8- Bir Damla Çığlık

32 0 0
                                    



Keyifli okumalar...

Bölüm şarkısı; Teya Dora- Dzanum
Dedublüman- Firuze

Bu bölüm en heyecanla yazdığım bir bölümdü.
Yıldıza dokunmayı unutmayın canlarımmm.




sessizliğe bürünen her ruha hitaben...

✨✨✨

Kırıklar zamanla iyileşir ancak acısı uzun süre olur, aynı ihanetin yüzü gibi geçer ama izi hep Tılsımlı bir silsele gibi peşini bırakmaz.

Bu satırlar gerçeği haykırsa bile içimiz sessizdeyse kimse onu kabul ettiremez.

Umut derdi babaannnem umut;  yeni bir günün en doğru gerçeğidir.

Ve yine eklerdi; umutsuzluk insanın içinde bitirmişliği anlatırdı.

Ben ise kurduğum bir hayalde umutsuzluk ile boğuşuyordum. Kimsesizliğin tadını damağımda hissederken acı his midemi bulandırdı.

Ben bu zamana kadar bu kadar yıkılmamıştım.
Sanki onlarca beton parçası vardı üzerimde bağırsam duyacaklardı ama ben sesimi çıkarmak istemedim, istemiyordum.

Ruhum yaralıydı.

Kırıktı. Kırılmıştı.

O küçük kızı Kırmışlardı.

Can çekişen bir beden dışardan iyi gibi görünür de, önemli olan içinde boğuştuğu fırtınalardı.

Duygusuz insanlar hislerini dinlemezdi sadece bir felakete bir iz çalardı.

İnsan değişikti. Bazen yıkılır, ertesi gün hiç bir şey olmamış gibi dimdik ayakta kalırdı.

Birbirini öldüren iki kişi birbirlerini öldürdükleri için suçlamazlardı neden yaptın diye sorgularlardı. Neden.

Sessizliğe pranga takmış zihnim kimsesiz etrafına bakıyordu bir şey görmek isterdi ama görse, ona bile kördü delerlerdi. İnsanlara bakmazdı ama şu körelmiş duyguları onun vicdanını kör bıçak biler gibi biliyordu.
Saçları ağırmış sessizlik kimine ilaç kimine zehirli bir ok misali sırtına işliyordu. Sahiden zaman diliminde insanlar kendini neden yaşıyor sayıyordu ki halbuki bir gün öleceklerdi.
Duygular dedi kalbi.
Boş dedi aklı...

Çölde kurumuş olan çiçeği bile sulayıp açtırmak isteyen kalbi zayıftı dünyaya. Dünyadakilere.
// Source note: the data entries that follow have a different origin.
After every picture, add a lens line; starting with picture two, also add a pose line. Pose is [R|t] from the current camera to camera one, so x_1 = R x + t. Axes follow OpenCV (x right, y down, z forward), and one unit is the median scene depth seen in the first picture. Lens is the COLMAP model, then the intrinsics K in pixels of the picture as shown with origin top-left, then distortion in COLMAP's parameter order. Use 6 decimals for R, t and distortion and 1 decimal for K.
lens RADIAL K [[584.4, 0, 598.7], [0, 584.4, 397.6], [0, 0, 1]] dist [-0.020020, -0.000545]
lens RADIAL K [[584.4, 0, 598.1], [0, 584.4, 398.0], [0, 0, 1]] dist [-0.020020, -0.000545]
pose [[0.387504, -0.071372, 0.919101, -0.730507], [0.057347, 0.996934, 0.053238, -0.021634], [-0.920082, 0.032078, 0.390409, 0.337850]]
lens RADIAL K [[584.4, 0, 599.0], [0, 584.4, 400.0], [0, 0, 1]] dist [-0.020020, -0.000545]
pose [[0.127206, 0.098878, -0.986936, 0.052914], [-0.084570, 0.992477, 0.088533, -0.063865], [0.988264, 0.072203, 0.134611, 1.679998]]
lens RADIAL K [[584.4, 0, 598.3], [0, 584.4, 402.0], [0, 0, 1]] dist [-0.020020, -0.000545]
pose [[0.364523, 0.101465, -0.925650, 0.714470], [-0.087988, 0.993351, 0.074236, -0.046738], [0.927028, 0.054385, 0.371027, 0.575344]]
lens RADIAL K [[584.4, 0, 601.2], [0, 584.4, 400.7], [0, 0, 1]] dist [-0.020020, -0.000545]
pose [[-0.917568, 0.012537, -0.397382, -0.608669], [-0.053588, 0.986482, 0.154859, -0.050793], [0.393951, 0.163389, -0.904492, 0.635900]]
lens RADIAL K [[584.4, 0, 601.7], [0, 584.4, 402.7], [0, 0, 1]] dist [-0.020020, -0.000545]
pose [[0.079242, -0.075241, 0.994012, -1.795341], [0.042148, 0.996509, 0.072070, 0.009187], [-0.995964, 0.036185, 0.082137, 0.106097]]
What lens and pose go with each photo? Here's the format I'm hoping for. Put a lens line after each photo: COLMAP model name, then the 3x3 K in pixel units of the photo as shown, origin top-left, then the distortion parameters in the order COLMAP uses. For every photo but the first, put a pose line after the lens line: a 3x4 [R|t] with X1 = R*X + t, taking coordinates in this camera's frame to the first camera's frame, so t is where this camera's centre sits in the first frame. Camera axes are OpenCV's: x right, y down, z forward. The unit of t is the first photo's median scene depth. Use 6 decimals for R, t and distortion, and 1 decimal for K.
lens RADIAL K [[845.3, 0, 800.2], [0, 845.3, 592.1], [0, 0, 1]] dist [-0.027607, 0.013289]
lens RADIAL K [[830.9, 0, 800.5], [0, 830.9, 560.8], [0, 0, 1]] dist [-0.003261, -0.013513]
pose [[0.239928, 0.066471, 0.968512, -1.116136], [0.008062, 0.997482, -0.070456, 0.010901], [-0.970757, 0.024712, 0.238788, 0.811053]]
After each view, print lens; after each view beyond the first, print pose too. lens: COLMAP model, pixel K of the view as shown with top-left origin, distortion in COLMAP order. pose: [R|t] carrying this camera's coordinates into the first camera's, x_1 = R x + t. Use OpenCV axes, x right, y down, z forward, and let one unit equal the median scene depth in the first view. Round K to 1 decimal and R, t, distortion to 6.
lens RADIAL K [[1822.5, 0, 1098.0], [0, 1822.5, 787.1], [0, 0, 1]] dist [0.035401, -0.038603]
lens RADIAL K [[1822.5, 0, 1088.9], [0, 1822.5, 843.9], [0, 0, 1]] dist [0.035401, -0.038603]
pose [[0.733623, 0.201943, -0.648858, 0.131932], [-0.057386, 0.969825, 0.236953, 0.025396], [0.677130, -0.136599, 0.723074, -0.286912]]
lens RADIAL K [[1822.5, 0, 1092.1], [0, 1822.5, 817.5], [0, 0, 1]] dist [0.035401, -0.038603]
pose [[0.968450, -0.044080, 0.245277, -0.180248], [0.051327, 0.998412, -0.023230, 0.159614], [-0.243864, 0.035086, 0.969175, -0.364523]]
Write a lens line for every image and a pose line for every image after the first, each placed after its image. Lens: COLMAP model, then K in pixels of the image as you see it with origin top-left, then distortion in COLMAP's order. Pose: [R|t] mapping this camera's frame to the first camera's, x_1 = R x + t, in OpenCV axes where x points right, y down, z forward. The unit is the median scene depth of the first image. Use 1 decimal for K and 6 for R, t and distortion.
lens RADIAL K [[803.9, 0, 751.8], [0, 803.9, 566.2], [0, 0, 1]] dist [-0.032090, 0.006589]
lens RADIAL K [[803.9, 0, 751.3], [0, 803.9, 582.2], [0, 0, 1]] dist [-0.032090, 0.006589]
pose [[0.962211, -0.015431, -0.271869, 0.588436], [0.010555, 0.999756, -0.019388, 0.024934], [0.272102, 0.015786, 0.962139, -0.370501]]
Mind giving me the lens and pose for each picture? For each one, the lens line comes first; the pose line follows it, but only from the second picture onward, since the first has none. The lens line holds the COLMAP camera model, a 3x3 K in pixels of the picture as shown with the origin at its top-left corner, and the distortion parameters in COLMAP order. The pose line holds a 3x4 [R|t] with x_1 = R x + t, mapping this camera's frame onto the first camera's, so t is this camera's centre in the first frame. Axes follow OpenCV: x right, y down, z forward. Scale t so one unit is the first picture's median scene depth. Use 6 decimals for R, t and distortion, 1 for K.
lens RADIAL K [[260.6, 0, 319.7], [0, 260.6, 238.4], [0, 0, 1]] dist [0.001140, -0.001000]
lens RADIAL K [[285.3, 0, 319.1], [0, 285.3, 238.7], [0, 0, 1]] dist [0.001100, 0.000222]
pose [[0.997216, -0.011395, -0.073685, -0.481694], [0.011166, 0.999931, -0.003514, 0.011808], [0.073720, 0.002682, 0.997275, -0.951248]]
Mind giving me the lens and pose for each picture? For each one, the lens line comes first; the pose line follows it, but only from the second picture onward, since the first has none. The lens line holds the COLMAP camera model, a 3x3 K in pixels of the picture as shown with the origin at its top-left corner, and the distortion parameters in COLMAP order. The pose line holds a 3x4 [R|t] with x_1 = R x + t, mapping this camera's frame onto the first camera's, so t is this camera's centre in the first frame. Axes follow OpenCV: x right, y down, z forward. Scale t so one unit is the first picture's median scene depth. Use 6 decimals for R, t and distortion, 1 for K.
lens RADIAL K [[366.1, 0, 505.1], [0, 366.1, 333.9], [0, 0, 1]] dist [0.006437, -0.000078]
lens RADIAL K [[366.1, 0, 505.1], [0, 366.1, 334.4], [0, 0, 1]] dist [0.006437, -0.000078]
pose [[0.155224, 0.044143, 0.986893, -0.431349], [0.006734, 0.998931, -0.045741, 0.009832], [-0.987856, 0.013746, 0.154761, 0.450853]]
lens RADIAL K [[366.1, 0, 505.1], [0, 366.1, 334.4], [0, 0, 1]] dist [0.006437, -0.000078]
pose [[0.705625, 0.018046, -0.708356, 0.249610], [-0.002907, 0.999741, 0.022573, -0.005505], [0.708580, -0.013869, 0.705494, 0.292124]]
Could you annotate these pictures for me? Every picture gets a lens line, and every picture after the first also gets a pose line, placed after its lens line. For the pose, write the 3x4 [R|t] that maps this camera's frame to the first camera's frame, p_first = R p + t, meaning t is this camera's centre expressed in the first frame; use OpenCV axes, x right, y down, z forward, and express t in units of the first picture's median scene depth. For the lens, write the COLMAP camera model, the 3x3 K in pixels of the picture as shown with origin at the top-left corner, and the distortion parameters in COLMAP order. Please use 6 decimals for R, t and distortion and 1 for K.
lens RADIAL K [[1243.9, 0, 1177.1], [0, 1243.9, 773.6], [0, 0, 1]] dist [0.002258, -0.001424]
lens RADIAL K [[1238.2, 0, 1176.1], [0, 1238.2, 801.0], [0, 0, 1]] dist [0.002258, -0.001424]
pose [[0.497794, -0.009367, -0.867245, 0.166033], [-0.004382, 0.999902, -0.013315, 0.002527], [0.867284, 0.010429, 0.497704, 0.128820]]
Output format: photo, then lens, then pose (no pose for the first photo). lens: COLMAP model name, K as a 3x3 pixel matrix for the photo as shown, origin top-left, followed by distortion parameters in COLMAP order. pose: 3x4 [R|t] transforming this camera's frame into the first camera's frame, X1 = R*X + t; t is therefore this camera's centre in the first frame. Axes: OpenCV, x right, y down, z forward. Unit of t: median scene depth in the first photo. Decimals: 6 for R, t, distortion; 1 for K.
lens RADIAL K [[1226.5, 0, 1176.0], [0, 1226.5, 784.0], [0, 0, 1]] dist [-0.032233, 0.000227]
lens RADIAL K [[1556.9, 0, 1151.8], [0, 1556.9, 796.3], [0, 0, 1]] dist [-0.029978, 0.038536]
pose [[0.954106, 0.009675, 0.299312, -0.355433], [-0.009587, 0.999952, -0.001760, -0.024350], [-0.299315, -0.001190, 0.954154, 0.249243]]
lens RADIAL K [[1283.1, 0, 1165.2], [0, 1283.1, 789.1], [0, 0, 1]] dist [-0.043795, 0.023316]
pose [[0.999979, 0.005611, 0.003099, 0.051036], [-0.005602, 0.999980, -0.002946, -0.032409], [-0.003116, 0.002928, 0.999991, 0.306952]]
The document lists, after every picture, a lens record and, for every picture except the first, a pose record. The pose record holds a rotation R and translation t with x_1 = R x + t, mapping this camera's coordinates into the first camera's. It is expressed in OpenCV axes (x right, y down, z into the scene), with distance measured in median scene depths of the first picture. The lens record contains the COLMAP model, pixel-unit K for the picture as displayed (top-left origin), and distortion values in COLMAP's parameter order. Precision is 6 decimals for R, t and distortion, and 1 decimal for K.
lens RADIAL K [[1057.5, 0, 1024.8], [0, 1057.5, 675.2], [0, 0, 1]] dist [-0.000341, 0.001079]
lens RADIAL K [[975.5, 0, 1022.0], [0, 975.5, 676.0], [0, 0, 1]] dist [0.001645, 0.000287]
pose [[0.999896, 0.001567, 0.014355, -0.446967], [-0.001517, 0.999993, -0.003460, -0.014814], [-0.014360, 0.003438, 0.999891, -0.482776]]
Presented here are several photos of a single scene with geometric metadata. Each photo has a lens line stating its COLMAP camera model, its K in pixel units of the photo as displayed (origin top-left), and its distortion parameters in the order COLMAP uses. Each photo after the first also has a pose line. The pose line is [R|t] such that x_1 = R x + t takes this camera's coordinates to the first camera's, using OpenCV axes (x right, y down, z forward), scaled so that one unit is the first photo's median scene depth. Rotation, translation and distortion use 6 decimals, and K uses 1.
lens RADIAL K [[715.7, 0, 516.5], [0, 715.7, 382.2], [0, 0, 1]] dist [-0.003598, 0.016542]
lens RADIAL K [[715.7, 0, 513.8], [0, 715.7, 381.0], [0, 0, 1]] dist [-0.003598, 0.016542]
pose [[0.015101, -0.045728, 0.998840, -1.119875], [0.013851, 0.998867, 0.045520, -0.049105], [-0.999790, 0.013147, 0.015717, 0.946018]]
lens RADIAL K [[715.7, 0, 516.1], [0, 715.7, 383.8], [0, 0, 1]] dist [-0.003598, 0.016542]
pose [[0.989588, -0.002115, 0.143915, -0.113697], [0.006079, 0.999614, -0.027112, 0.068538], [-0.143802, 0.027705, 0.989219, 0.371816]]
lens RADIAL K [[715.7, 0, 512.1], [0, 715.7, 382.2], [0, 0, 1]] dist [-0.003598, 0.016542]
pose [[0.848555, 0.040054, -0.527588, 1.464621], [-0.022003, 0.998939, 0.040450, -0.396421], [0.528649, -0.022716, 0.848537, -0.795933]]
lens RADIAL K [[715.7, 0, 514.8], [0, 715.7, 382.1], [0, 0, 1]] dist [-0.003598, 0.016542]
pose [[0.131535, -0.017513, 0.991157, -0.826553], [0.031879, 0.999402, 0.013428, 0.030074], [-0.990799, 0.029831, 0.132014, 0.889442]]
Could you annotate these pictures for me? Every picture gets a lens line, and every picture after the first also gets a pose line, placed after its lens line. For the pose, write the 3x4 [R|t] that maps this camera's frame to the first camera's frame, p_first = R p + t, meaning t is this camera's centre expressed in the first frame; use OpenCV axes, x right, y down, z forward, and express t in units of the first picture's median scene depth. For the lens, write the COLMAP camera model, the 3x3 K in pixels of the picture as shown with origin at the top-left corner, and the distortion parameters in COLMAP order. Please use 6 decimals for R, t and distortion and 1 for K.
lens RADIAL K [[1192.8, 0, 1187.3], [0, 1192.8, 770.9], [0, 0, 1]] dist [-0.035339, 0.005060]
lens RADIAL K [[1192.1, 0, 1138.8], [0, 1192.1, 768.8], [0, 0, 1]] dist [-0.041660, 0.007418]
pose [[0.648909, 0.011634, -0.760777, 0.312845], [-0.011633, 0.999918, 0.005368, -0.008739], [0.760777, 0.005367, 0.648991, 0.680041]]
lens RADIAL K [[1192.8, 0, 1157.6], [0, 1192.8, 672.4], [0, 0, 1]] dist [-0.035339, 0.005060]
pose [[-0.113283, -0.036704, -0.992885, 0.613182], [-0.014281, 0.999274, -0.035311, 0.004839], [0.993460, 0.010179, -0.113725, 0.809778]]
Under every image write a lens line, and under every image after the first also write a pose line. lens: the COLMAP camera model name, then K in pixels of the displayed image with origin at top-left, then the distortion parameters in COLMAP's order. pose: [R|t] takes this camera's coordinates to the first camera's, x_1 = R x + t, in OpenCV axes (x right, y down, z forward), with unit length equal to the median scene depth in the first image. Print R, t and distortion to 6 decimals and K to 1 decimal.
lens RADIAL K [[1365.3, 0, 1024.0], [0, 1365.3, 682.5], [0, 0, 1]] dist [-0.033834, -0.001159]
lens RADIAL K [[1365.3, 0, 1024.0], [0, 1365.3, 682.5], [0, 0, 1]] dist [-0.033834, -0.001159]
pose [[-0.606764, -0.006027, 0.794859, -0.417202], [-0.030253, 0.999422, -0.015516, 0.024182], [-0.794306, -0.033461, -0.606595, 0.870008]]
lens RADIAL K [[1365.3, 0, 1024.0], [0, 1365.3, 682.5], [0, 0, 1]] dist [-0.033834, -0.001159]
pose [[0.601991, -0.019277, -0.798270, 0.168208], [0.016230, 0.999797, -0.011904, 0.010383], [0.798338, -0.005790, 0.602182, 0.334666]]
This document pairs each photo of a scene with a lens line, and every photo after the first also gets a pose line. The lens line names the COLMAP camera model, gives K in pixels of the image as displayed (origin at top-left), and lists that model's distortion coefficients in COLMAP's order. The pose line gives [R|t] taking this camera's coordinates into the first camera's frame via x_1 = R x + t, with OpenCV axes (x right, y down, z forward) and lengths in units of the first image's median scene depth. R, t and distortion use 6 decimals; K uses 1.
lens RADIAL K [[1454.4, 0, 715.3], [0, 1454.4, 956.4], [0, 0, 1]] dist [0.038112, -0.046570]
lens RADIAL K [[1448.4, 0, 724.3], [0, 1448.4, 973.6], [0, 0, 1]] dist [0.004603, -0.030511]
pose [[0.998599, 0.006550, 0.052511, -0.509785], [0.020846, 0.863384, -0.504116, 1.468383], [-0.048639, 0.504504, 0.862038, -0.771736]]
Bir daha öğrenmişti ki kimsesiz olmak kimseyle olmaktan daha da iyiyiydi.

Susayıp kalktığı masadan bir daha dönemediğinde anladı her şeyi, masa kanlıydı.

İnsanlar kandı.

Zihni kandı.

Nefret bir duygu ibaresi ise neden onun gözlerinde bitmişlik bil'e geçmiyordu ne oluyordu da bu masada kanla bulanmış gözleri kimseler olmayan çöle dönmüştü.

Taş olan bir resim artık duvarda değildi.

............

Hastaneden çıkan genç kız bir camide durmuş namazını kıldıktan sonra bir restorana girip yemek yemişti ardı sıra kolundaki saate bakıp saatin epey geç olduğunu fark etti ve hemen kalktı hesabı ödeyip restorandan çıktı arabası son sürat yollarda giderken  ceza evine yakın bir yokuşta arabasını park etti gün batımıydı arabanın kaputuna yaslanıp eşsiz manzaraya daldı gözleri ama kısacık huzurlu anı bozan telefonunun zili idi. Arayan kısmında 'savcı bey' ismini görünce açıkçası çok şaşırdı üç günden beri kimse aramamıştı, özellikle de savcı ona bu görevi veren kişi.